Apesar de não aceitarem como
clientes portadores de distúrbios
comportamentais graves, os filósofos
clínicos são criticados pela falta de habilitação para diagnosticar graus de
distúrbio.
Polêmica à parte, os motivos do
crescimento da filosofia clínica são os
mesmos que explicam a multiplicação
dos cafés filôs: insatisfação e inquietude crescentes geradas pela dificuldade
em compreender o sentido de acontecimentos cotidianos.
"A abordagem estritamente racional e pragmática não dá conta de responder a uma série de questões. O
mundo tecno-científico lida com o como as coisas acontecem, enquanto a
filosofia e a religião lidam com o porquê", diz Cortella.

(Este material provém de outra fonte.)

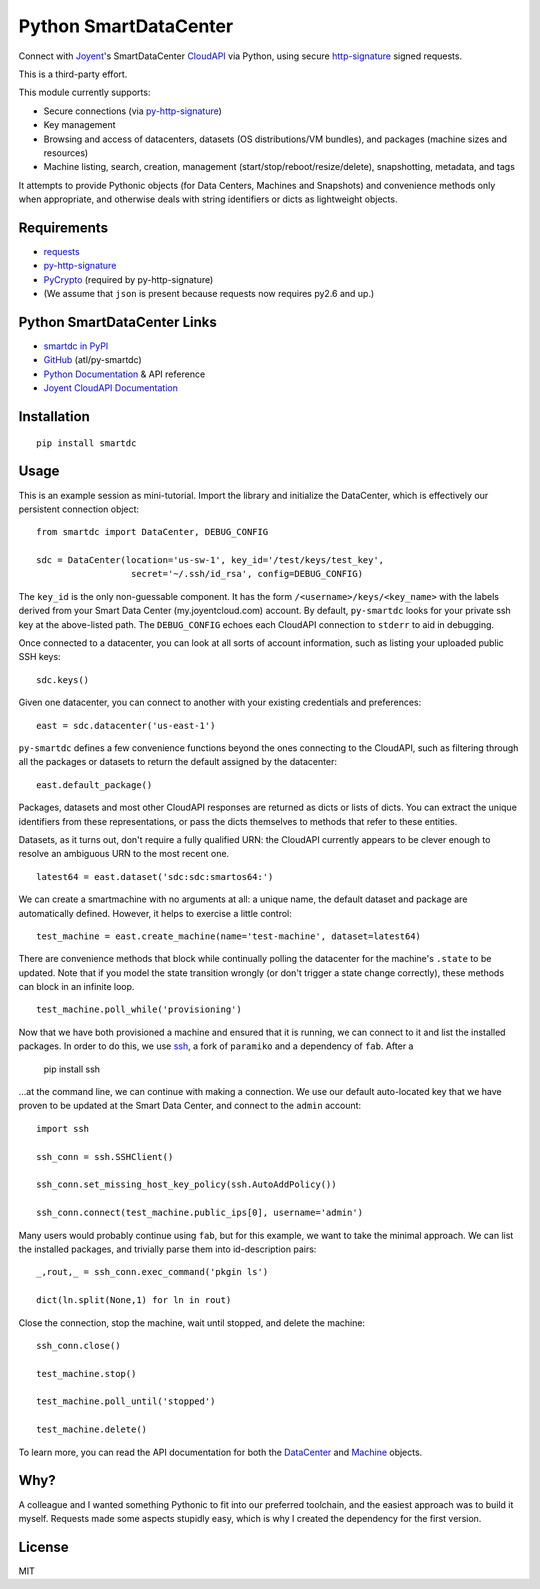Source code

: Python SmartDataCenter
======================

Connect with Joyent_'s SmartDataCenter CloudAPI_ via Python, using secure 
http-signature_ signed requests.

This is a third-party effort.

This module currently supports:

* Secure connections (via py-http-signature_)
* Key management
* Browsing and access of datacenters, datasets (OS distributions/VM bundles), 
  and packages (machine sizes and resources)
* Machine listing, search, creation, management 
  (start/stop/reboot/resize/delete), snapshotting, metadata, and tags

It attempts to provide Pythonic objects (for Data Centers, Machines and 
Snapshots) and convenience methods only when appropriate, and otherwise deals 
with string identifiers or dicts as lightweight objects.

Requirements
------------

* requests_
* py-http-signature_
* PyCrypto_ (required by py-http-signature)
* (We assume that ``json`` is present because requests now requires py2.6 and 
  up.)

Python SmartDataCenter Links
----------------------------

* `smartdc in PyPI`_
* GitHub_ (atl/py-smartdc)
* `Python Documentation`_ & API reference
* `Joyent CloudAPI Documentation`_

.. _Joyent: http://joyentcloud.com/
.. _CloudAPI: https://api.joyentcloud.com/docs
.. _Joyent CloudAPI Documentation: CloudAPI_
.. _http-signature: 
    https://github.com/joyent/node-http-signature/blob/master/http_signing.md
.. _py-http-signature: https://github.com/atl/py-http-signature
.. _requests: https://github.com/kennethreitz/requests
.. _PyCrypto: http://pypi.python.org/pypi/pycrypto
.. _smartdc in PyPI: http://pypi.python.org/pypi/smartdc
.. _GitHub: https://github.com/atl/py-smartdc
.. _Python Documentation: http://packages.python.org/smartdc/

Installation
------------

::

    pip install smartdc

Usage
-----

This is an example session as mini-tutorial. Import the library and initialize 
the DataCenter, which is effectively our persistent connection object::

    from smartdc import DataCenter, DEBUG_CONFIG
    
    sdc = DataCenter(location='us-sw-1', key_id='/test/keys/test_key', 
                      secret='~/.ssh/id_rsa', config=DEBUG_CONFIG)

The ``key_id`` is the only non-guessable component. It has the form 
``/<username>/keys/<key_name>`` with the labels derived from your Smart Data 
Center (my.joyentcloud.com) account. By default, ``py-smartdc`` looks for your
private ssh key at the above-listed path. The ``DEBUG_CONFIG`` echoes each 
CloudAPI connection to ``stderr`` to aid in debugging. 

Once connected to a datacenter, you can look at all sorts of account 
information, such as listing your uploaded public SSH keys::

    sdc.keys()
    
Given one datacenter, you can connect to another with your existing 
credentials and preferences::

    east = sdc.datacenter('us-east-1')
    
``py-smartdc`` defines a few convenience functions beyond the ones connecting 
to the CloudAPI, such as filtering through all the packages or datasets to 
return the default assigned by the datacenter::

    east.default_package()

Packages, datasets and most other CloudAPI responses are returned as dicts or 
lists of dicts. You can extract the unique identifiers from these 
representations, or pass the dicts themselves to methods that refer to these 
entities.

Datasets, as it turns out, don't require a fully qualified URN: the CloudAPI 
currently appears to be clever enough to resolve an ambiguous URN to the most 
recent one.

::

    latest64 = east.dataset('sdc:sdc:smartos64:')

We can create a smartmachine with no arguments at all: a unique name, the 
default dataset and package are automatically defined. However, it helps to 
exercise a little control::

    test_machine = east.create_machine(name='test-machine', dataset=latest64)

There are convenience methods that block while continually polling the 
datacenter for the machine's ``.state`` to be updated. Note that if you model 
the state transition wrongly (or don't trigger a state change correctly), 
these methods can block in an infinite loop.

::

    test_machine.poll_while('provisioning')

Now that we have both provisioned a machine and ensured that it is running, we 
can connect to it and list the installed packages. In order to do this, we use 
`ssh`_, a fork of ``paramiko`` and a dependency of ``fab``. After a 

    pip install ssh 

...at the command line, we can continue with making a connection. We use our 
default auto-located key that we have proven to be updated at the Smart Data 
Center, and connect to the ``admin`` account::

    import ssh
    
    ssh_conn = ssh.SSHClient()
    
    ssh_conn.set_missing_host_key_policy(ssh.AutoAddPolicy())
    
    ssh_conn.connect(test_machine.public_ips[0], username='admin')

Many users would probably continue using ``fab``, but for this example, we 
want to take the minimal approach. We can list the installed packages, and 
trivially parse them into id-description pairs::

    _,rout,_ = ssh_conn.exec_command('pkgin ls')
    
    dict(ln.split(None,1) for ln in rout)

Close the connection, stop the machine, wait until stopped, and delete the 
machine::

    ssh_conn.close()
    
    test_machine.stop()
    
    test_machine.poll_until('stopped')
    
    test_machine.delete()

To learn more, you can read the API documentation for both the `DataCenter`_ and `Machine`_ objects.

.. _ssh: https://github.com/bitprophet/ssh
.. _DataCenter: http://packages.python.org/smartdc/datacenter.html
.. _Machine: http://packages.python.org/smartdc/datacenter.html

Why?
----

A colleague and I wanted something Pythonic to fit into our preferred 
toolchain, and the easiest approach was to build it myself. Requests made some 
aspects stupidly easy, which is why I created the dependency for the first 
version.

License
-------

MIT
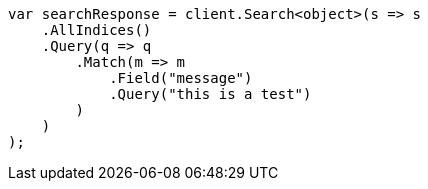 ////
IMPORTANT NOTE
==============
This file is generated from method Line18 in https://github.com/elastic/elasticsearch-net/tree/master/src/Examples/Examples/QueryDsl/MatchQueryPage.cs#L8-L33.
If you wish to submit a PR to change this example, please change the source method above
and run dotnet run -- asciidoc in the ExamplesGenerator project directory.
////
[source, csharp]
----
var searchResponse = client.Search<object>(s => s
    .AllIndices()
    .Query(q => q
        .Match(m => m
            .Field("message")
            .Query("this is a test")
        )
    )
);
----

O fenômeno que provocou o "revival" da filosofia é o mesmo que levou
ao boom da auto-ajuda e da nova religiosidade e que transformou o livro
"O Mundo de Sofia", do norueguês
Jostein Gaarder, em um dos maiores
sucessos editorias de todos os tempos.
"Em uma época em que a felicidade
é sinônimo de consumo de bens materiais, em que a política encontra-se separada da economia e que tudo passa
por uma decisão técnica, a noção de
sociedade civil se apaga. E a filosofia
aparece para restaurar o sentimento
de cidadania", diz Matos.
Para Heraldo Tovani, organizador
do projeto Filosofia no Cotidiano, da
Prefeitura de Santo André (Grande
São Paulo), a filosofia está se popularizando porque traz "algumas luzes de
reflexão" ao mar de "cotidiano nonsense". "Não falta só ética, falta estética. Precisa-se, neste momento, de filosofia no cotidiano e de muito cotidiano na filosofia", diz Tovani.